(Publicado no Jornal das Gravadoras de Setembro)
Se o quanto não bastasse o que Chiquinha Gonzaga fez por essas mulheres, ela ainda escondeu no filho seu verdadeiro amor, seria por demais hercúleo enfrentar filhas, pai e sociedade.
A heroína Chiquinha só faltou cantar, mas abriu as portas do cancioneiro popular, na era do telefone, para as cantoras do rádio, e logo a primeira nos foi afanada por Hollywood e devolvida depois de devidamente sugada, por não termos dado ouvidos ao “taí, eu fiz tudo pra você gostar de mim”. Não permitiram que a luz de Carmen Miranda nos guiasse, mas seu carnaval de cores pintou a estética do tropicalismo que fizeram o mundo gay gargalhar à vontade da platéia atônita.
O caminho ficou livre para “Chiquita bacana, lá da Martinica”, Emilinha e Marlene se digladiavam na arena da Rádio Nacional, Ângela Maria já convocava Cauby Peixoto ululando “Babalu”, Linda e Dircinha Batista atraíam as atenções de Getúlio Vargas, enquanto Nelson Gonçalves desfiava Adelino Moreira na boneca de trapo, meu vício é você, pedaço de vida que vive perdida no mundo a rolar, farrapo de gente e inconsciente, peca só por prazer, boneca eu te quero, com todos os vícios, com tudo afinal, eu quero esse corpo que a plebe deseja, embora seja prenúncio do mal.
Foi o que bastou para Dolores Duran não ver outra saída para a mulher e aceitar a bandeira da rejeição nas músicas de Antônio Maria em “ninguém me ama, ninguém me quer, ninguém me chama, de meu amor, a vida passa, e eu sem ninguém” e a fracassomania de “cansaço da vida, cansaço de mim, velhice chegando e eu chegando ao fim”.
Quem canta, seus males espanta.
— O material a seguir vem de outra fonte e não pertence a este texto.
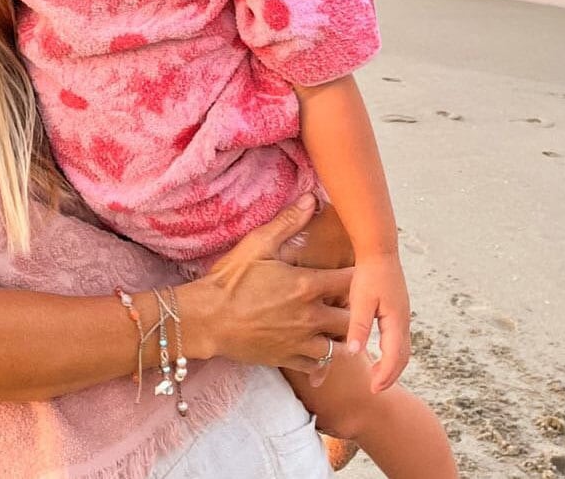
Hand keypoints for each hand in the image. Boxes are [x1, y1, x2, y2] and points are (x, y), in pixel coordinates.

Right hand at [179, 194, 352, 378]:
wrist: (207, 319)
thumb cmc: (231, 280)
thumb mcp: (258, 244)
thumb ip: (288, 222)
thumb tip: (311, 198)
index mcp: (306, 285)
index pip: (349, 281)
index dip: (357, 276)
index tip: (357, 272)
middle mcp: (309, 316)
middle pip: (351, 319)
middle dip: (355, 310)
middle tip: (350, 301)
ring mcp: (299, 341)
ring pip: (339, 346)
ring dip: (341, 336)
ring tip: (336, 325)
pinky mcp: (287, 359)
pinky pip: (317, 365)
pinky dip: (321, 357)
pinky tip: (316, 346)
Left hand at [345, 250, 410, 390]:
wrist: (379, 248)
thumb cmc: (368, 273)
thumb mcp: (360, 299)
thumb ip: (359, 326)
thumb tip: (355, 352)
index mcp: (396, 321)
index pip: (394, 357)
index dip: (384, 375)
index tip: (373, 389)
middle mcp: (403, 320)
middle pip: (402, 356)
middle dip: (391, 374)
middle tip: (376, 388)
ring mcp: (403, 314)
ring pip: (403, 347)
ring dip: (393, 364)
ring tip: (378, 375)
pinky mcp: (398, 308)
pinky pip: (399, 337)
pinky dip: (393, 351)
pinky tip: (380, 350)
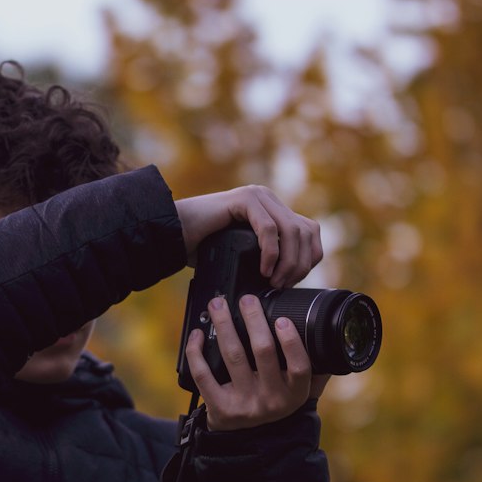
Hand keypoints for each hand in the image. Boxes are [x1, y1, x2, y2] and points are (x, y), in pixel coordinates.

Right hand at [175, 185, 321, 288]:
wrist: (172, 235)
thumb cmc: (202, 248)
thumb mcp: (245, 256)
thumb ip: (268, 258)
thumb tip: (292, 280)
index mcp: (273, 210)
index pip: (310, 232)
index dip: (308, 259)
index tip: (291, 281)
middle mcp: (268, 199)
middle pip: (306, 231)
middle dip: (300, 264)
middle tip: (282, 286)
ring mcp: (257, 196)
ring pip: (292, 230)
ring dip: (288, 261)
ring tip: (273, 281)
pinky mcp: (244, 199)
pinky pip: (269, 227)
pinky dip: (271, 252)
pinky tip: (264, 269)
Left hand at [186, 294, 323, 430]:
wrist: (247, 437)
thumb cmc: (274, 400)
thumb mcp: (298, 390)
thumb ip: (316, 368)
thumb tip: (330, 335)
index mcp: (295, 394)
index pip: (299, 367)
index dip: (291, 342)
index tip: (281, 319)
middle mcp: (272, 400)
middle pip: (263, 352)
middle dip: (253, 319)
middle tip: (247, 299)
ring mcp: (245, 405)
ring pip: (233, 355)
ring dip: (224, 325)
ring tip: (218, 305)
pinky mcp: (220, 408)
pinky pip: (204, 375)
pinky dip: (197, 351)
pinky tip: (198, 334)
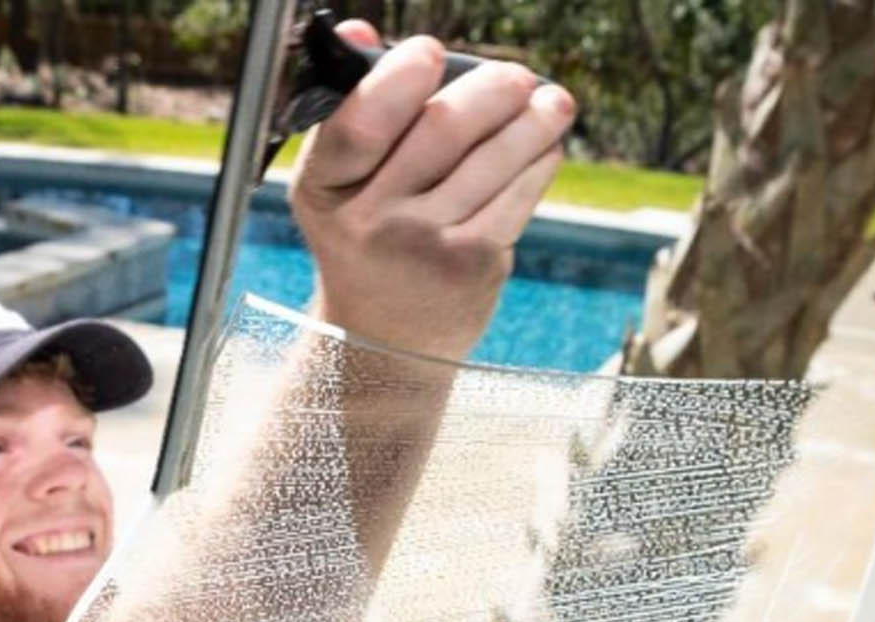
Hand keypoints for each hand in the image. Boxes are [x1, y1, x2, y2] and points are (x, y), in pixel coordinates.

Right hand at [290, 21, 574, 361]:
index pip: (359, 124)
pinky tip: (544, 149)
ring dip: (535, 118)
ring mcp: (424, 248)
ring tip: (551, 102)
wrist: (384, 338)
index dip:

As letras das músicas não necessariamente refletem o que passa pela glote de quem bebe e compõe, afirma com ar de entendido quem passou pela vida em branco e já entregou os pontos.
Mas a lua atravessava o céu de zinco e salpicava o chão de estrelas dos morros onde era sempre feriado nacional, e fez surgir a Divina, Elizeth Cardoso, num palco iluminado, vestida de dourado, alimentando as perdidas ilusões de Jacob do Bandolim nas “Noites Cariocas” e Ciro Monteiro tamborilando sua indefectível caixa de fósforos, no fundo do quintal.
Indubitavelmente, as cantoras brasileiras, em todos os gêneros, são o que há de melhor no mundo. Mania de grandeza, ferroada do argentino. Elis Regina entre Sarah Vaughan e Barbra Streisand. Ela não se conformou com o bel far-niente do “Barquinho” de Ronaldo Bôscoli e se transformou na nossa diva e de César Camargo Mariano no “Falso brilhante”, em que “amor é um disparate, me faz pintar os cabelos, dobrar os joelhos, mesmo diante do canto do cisne, me dá forças para o grito de carnaval”.
Maria Bethânia, Gal Costa, Nana Caymmi, Rita Lee, libertam a mulher do invólucro que as encerrava, despachando a fragilidade, toque perverso incutido na sua formação, para os quintos do inferno. Sob as bênçãos da guerreira Clara Nunes, morena d’Angola, em seu candomblé rítmico. Ê baiana, a rainha do partido-alto da “Portela na Avenida”, saravá meu pai, e “o mar serenou”.
Não se sacrificou à toa, “bem que se quis” Marisa Monte para tirar a Velha Guarda da Portela do fundo do baú assim como outros esquecidos na rala memória da Aquarela do Brasil. “O que é que a gente não faz por amor?”, “a gente não quer só comida, a gente quer saída para qualquer parte”, a liberdade de cantar composições de escolas e gerações completamente diferentes entre si, unidas pela qualidade musical e poética, firmando o bello canto brasileiro, aberto e libertário.
“Eu perco o chão, não acho as palavras, eu estou no meio, mas chego no fim, tenho por princípios nunca fechar portas, para mim estrelas são estrelas, para mim”, Adriana Calcanhoto não gosta de sinal fechado e compôs um hino que supera a Cidade Maravilhosa. “Cariocas” são bonitos, sacanas, dourados, espertos, diretos e, no gogó, com sotaque, não gostam de dias nublados.
Mulheres cantando, preferência nacional, e não é por estarem falando mais grosso com os homens, é porque conseguiram virar a página do século e agora suas vozes finalmente estão sendo ouvidas.